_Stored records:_
[start]

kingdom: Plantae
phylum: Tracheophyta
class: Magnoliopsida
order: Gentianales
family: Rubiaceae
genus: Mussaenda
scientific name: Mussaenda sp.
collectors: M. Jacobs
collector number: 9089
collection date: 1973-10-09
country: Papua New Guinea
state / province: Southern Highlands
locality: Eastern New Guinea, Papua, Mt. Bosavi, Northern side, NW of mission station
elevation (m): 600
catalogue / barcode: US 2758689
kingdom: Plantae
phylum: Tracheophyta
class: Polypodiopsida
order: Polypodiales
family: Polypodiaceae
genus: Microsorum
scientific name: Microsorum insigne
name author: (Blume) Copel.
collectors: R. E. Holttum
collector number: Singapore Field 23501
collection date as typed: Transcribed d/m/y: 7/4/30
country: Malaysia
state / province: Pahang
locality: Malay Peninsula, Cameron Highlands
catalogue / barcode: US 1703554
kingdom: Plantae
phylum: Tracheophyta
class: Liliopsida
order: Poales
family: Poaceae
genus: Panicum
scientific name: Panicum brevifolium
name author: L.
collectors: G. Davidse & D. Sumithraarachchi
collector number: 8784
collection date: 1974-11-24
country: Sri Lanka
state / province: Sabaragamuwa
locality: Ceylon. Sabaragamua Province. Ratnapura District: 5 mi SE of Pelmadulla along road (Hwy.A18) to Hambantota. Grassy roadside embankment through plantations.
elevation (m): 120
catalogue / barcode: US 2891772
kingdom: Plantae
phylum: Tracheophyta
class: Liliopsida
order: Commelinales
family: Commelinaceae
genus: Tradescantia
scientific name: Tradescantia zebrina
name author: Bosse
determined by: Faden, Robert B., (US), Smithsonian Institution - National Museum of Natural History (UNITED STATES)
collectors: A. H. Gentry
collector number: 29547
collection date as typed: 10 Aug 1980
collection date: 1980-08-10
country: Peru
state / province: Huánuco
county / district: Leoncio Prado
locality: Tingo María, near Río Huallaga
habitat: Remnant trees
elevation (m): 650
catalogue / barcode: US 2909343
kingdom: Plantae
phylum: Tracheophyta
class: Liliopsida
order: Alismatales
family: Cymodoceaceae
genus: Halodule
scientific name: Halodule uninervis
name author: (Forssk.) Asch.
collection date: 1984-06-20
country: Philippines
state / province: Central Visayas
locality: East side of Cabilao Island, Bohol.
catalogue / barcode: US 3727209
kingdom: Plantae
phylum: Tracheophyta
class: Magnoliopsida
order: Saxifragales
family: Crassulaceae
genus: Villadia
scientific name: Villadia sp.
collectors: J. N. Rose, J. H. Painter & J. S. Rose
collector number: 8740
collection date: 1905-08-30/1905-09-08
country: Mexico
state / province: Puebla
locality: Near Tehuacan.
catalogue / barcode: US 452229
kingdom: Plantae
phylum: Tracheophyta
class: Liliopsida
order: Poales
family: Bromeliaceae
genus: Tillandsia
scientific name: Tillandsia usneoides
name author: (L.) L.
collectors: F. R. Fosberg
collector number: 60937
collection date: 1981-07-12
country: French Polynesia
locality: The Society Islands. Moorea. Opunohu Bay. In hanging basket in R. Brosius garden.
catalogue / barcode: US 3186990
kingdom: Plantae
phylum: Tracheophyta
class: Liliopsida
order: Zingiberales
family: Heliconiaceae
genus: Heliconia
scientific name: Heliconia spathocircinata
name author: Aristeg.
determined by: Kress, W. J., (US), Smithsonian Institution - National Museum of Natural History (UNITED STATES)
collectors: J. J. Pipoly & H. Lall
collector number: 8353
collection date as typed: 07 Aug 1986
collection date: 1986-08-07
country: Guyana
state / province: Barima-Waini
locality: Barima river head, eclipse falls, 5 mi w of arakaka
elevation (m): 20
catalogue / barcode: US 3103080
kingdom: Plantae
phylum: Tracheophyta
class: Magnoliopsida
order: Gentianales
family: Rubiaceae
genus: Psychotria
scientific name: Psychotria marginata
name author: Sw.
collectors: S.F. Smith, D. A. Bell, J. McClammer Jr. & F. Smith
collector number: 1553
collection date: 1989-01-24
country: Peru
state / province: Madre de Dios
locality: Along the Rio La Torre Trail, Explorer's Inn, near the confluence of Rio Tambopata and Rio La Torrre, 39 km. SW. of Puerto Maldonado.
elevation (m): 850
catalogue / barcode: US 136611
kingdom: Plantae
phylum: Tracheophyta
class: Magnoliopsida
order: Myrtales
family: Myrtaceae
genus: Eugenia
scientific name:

[end]

_Task description:_ Print every line of all the entries above word for word, without any change or omission.

_Task solution:_
kingdom: Plantae
phylum: Tracheophyta
class: Magnoliopsida
order: Gentianales
family: Rubiaceae
genus: Mussaenda
scientific name: Mussaenda sp.
collectors: M. Jacobs
collector number: 9089
collection date: 1973-10-09
country: Papua New Guinea
state / province: Southern Highlands
locality: Eastern New Guinea, Papua, Mt. Bosavi, Northern side, NW of mission station
elevation (m): 600
catalogue / barcode: US 2758689
kingdom: Plantae
phylum: Tracheophyta
class: Polypodiopsida
order: Polypodiales
family: Polypodiaceae
genus: Microsorum
scientific name: Microsorum insigne
name author: (Blume) Copel.
collectors: R. E. Holttum
collector number: Singapore Field 23501
collection date as typed: Transcribed d/m/y: 7/4/30
country: Malaysia
state / province: Pahang
locality: Malay Peninsula, Cameron Highlands
catalogue / barcode: US 1703554
kingdom: Plantae
phylum: Tracheophyta
class: Liliopsida
order: Poales
family: Poaceae
genus: Panicum
scientific name: Panicum brevifolium
name author: L.
collectors: G. Davidse & D. Sumithraarachchi
collector number: 8784
collection date: 1974-11-24
country: Sri Lanka
state / province: Sabaragamuwa
locality: Ceylon. Sabaragamua Province. Ratnapura District: 5 mi SE of Pelmadulla along road (Hwy.A18) to Hambantota. Grassy roadside embankment through plantations.
elevation (m): 120
catalogue / barcode: US 2891772
kingdom: Plantae
phylum: Tracheophyta
class: Liliopsida
order: Commelinales
family: Commelinaceae
genus: Tradescantia
scientific name: Tradescantia zebrina
name author: Bosse
determined by: Faden, Robert B., (US), Smithsonian Institution - National Museum of Natural History (UNITED STATES)
collectors: A. H. Gentry
collector number: 29547
collection date as typed: 10 Aug 1980
collection date: 1980-08-10
country: Peru
state / province: Huánuco
county / district: Leoncio Prado
locality: Tingo María, near Río Huallaga
habitat: Remnant trees
elevation (m): 650
catalogue / barcode: US 2909343
kingdom: Plantae
phylum: Tracheophyta
class: Liliopsida
order: Alismatales
family: Cymodoceaceae
genus: Halodule
scientific name: Halodule uninervis
name author: (Forssk.) Asch.
collection date: 1984-06-20
country: Philippines
state / province: Central Visayas
locality: East side of Cabilao Island, Bohol.
catalogue / barcode: US 3727209
kingdom: Plantae
phylum: Tracheophyta
class: Magnoliopsida
order: Saxifragales
family: Crassulaceae
genus: Villadia
scientific name: Villadia sp.
collectors: J. N. Rose, J. H. Painter & J. S. Rose
collector number: 8740
collection date: 1905-08-30/1905-09-08
country: Mexico
state / province: Puebla
locality: Near Tehuacan.
catalogue / barcode: US 452229
kingdom: Plantae
phylum: Tracheophyta
class: Liliopsida
order: Poales
family: Bromeliaceae
genus: Tillandsia
scientific name: Tillandsia usneoides
name author: (L.) L.
collectors: F. R. Fosberg
collector number: 60937
collection date: 1981-07-12
country: French Polynesia
locality: The Society Islands. Moorea. Opunohu Bay. In hanging basket in R. Brosius garden.
catalogue / barcode: US 3186990
kingdom: Plantae
phylum: Tracheophyta
class: Liliopsida
order: Zingiberales
family: Heliconiaceae
genus: Heliconia
scientific name: Heliconia spathocircinata
name author: Aristeg.
determined by: Kress, W. J., (US), Smithsonian Institution - National Museum of Natural History (UNITED STATES)
collectors: J. J. Pipoly & H. Lall
collector number: 8353
collection date as typed: 07 Aug 1986
collection date: 1986-08-07
country: Guyana
state / province: Barima-Waini
locality: Barima river head, eclipse falls, 5 mi w of arakaka
elevation (m): 20
catalogue / barcode: US 3103080
kingdom: Plantae
phylum: Tracheophyta
class: Magnoliopsida
order: Gentianales
family: Rubiaceae
genus: Psychotria
scientific name: Psychotria marginata
name author: Sw.
collectors: S.F. Smith, D. A. Bell, J. McClammer Jr. & F. Smith
collector number: 1553
collection date: 1989-01-24
country: Peru
state / province: Madre de Dios
locality: Along the Rio La Torre Trail, Explorer's Inn, near the confluence of Rio Tambopata and Rio La Torrre, 39 km. SW. of Puerto Maldonado.
elevation (m): 850
catalogue / barcode: US 136611
kingdom: Plantae
phylum: Tracheophyta
class: Magnoliopsida
order: Myrtales
family: Myrtaceae
genus: Eugenia
scientific name:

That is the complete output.